Their research, published in Nature Scientific Reports, lays out a possible avenue to a situation where the Second Law is violated on the microscopic level.
The Second Law is underpinned by what is called the H-theorem, which says that if you open a door between two rooms, one hot and one cold, they will eventually settle into lukewarm equilibrium; the hot room will never end up hotter.
But even in the twentieth century, as our knowledge of quantum mechanics advanced, we didn't fully understand the fundamental physical origins of the H-theorem.
Recent advancements in a field called quantum information theory offered a mathematical construction in which entropy increases.
"What we did was formulate how these beautiful abstract mathematical theories could be connected to our crude reality," said Valerii Vinokur, an Argonne Distinguished Fellow and corresponding author on the study.
The scientists took quantum information theory, which is based on abstract mathematical systems, and applied it to condensed matter physics, a well-explored field with many known laws and experiments.
"This allowed us to formulate the quantum H-theorem as it related to things that could be physically observed," said Ivan Sadovskyy, a joint appointee with Argonne's Materials Science Division and the Computation Institute and another author on the paper. "It establishes a connection between well-documented quantum physics processes and the theoretical quantum channels that make up quantum information theory."
The work predicts certain conditions under which the H-theorem might be violated and entropy — in the short term — might actually decrease.
As far back as 1867, physicist James Clerk Maxwell described a hypothetical way to violate the Second Law: if a small theoretical being sat at the door between the hot and cold rooms and only let through particles traveling at a certain speed. This theoretical imp is called "Maxwell's demon."

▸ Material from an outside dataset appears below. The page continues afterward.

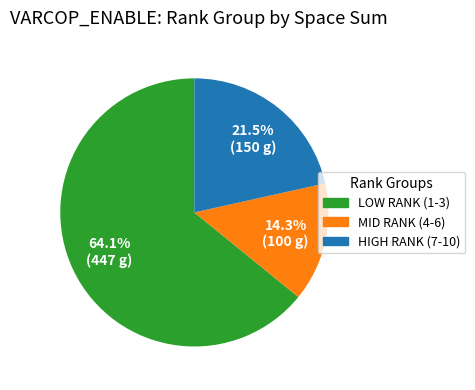

How many segments does this pie chart have?

3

"Although the violation is only on the local scale, the implications are far-reaching," Vinokur said. "This provides us a platform for the practical realization of a quantum Maxwell's demon, which could make possible a local quantum perpetual motion machine."
For example, he said, the principle could be designed into a "refrigerator" which could be cooled remotely — that is, the energy expended to cool it could take place anywhere.
The authors are planning to work closely with a team of experimentalists to design a proof-of-concept system, they said.
The study, "H-theorem in quantum physics," was published September 12 in Nature Scientific Reports. Other authors on the study were G.B. Lesovik of Russia's L.D. Landau Institute for Theoretical Physics and Switzerland's Theoretische Physik; A.V. Lebedev of Theoretische Physik; and M.V. Suslov of the Moscow Institute of Physics and Technology.
The study was supported by the U.S. Department of Energy's Office of Science, the Swiss National Foundation, the Pauli Center for Theoretical Studies at ETH Zurich and the Russian Foundation for Basic Research.